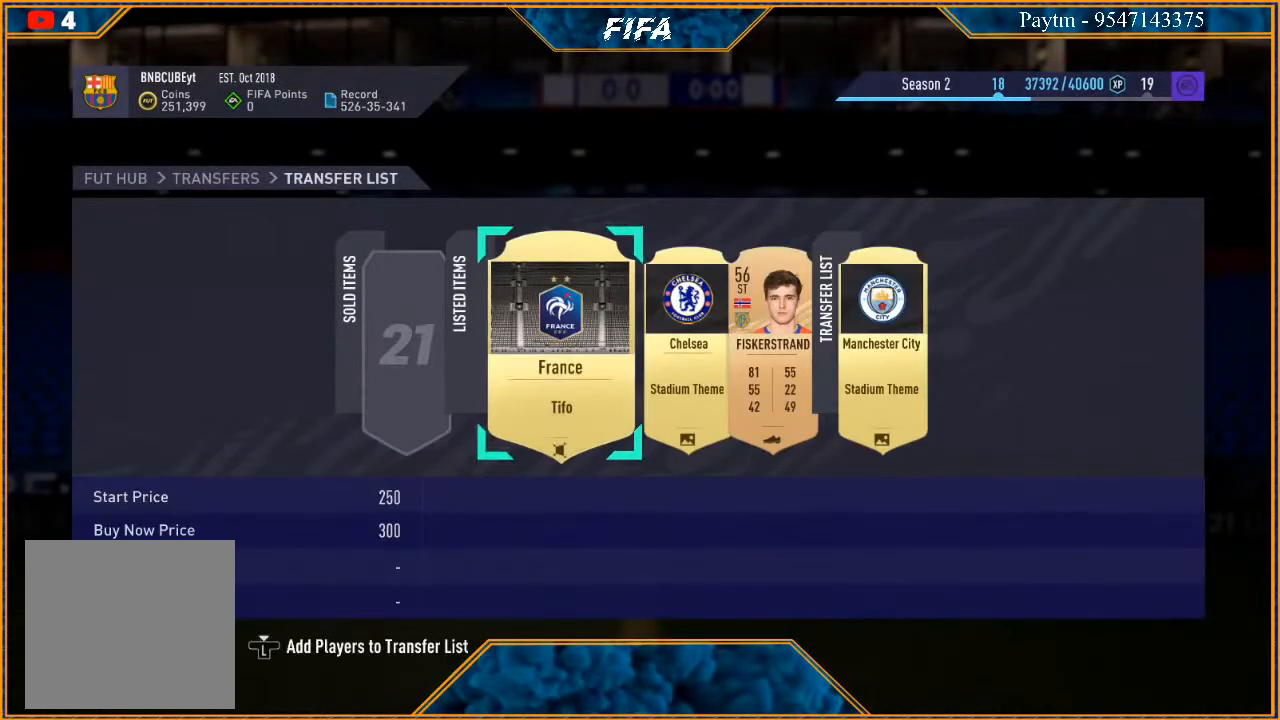
{"buttons": [], "left_stick": "center", "right_stick": "center", "events": [[33, "B", "down"], [167, "B", "up"]]}
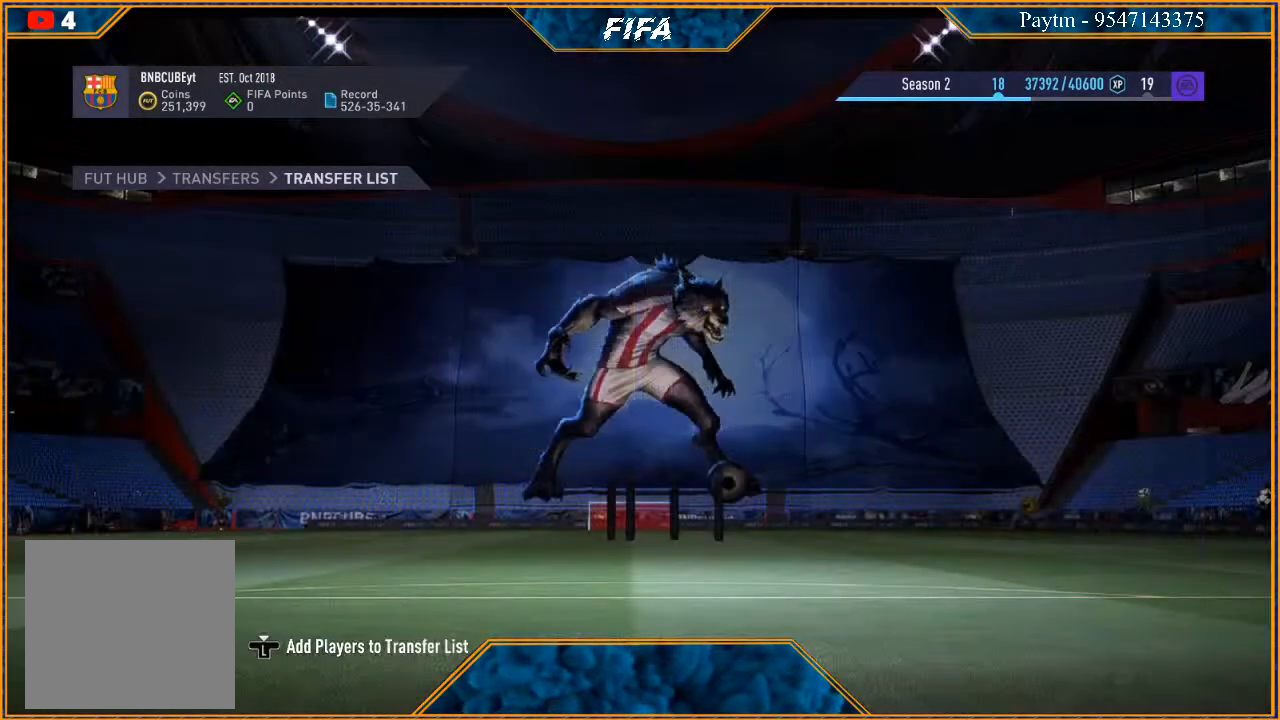
{"buttons": [], "left_stick": "center", "right_stick": "center", "events": []}
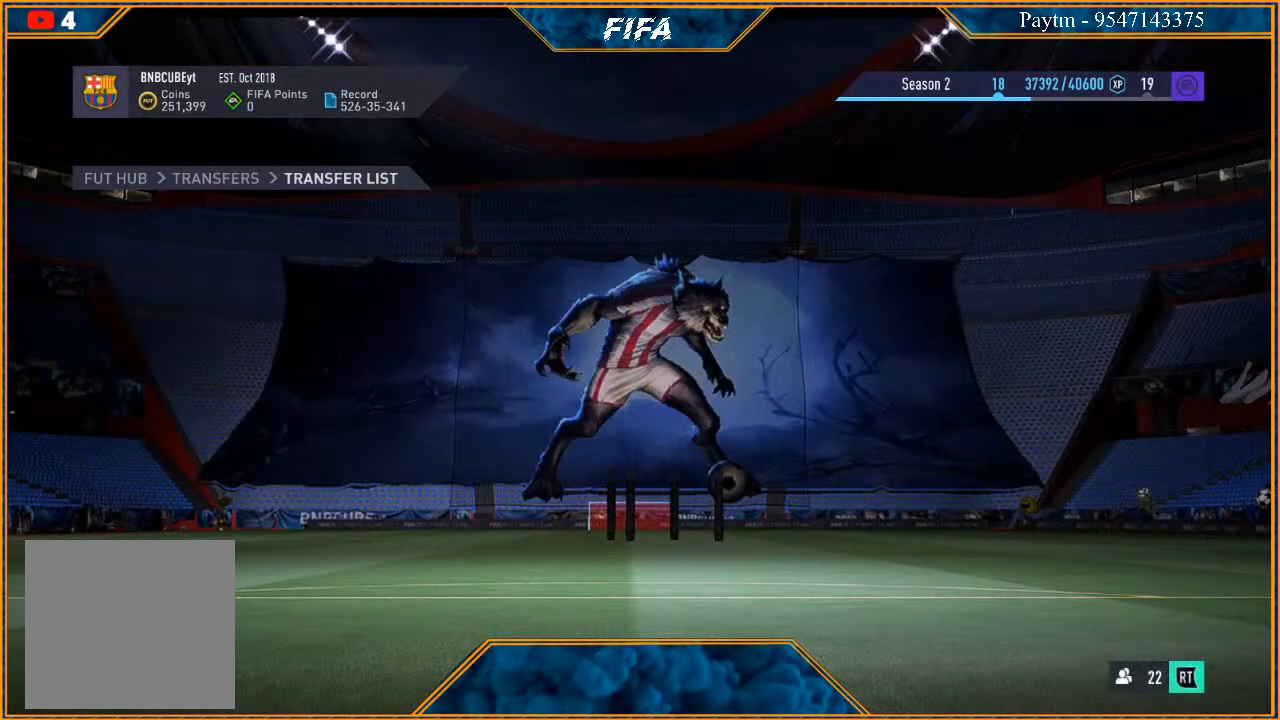
{"buttons": [], "left_stick": "center", "right_stick": "center", "events": []}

════════════════

Task instructions => Reproduce the data verbatim. Do not carry any picture into the copy.

Result =>
{"buttons": [], "left_stick": "center", "right_stick": "center", "events": [[33, "B", "down"], [167, "B", "up"]]}
{"buttons": [], "left_stick": "center", "right_stick": "center", "events": []}
{"buttons": [], "left_stick": "center", "right_stick": "center", "events": []}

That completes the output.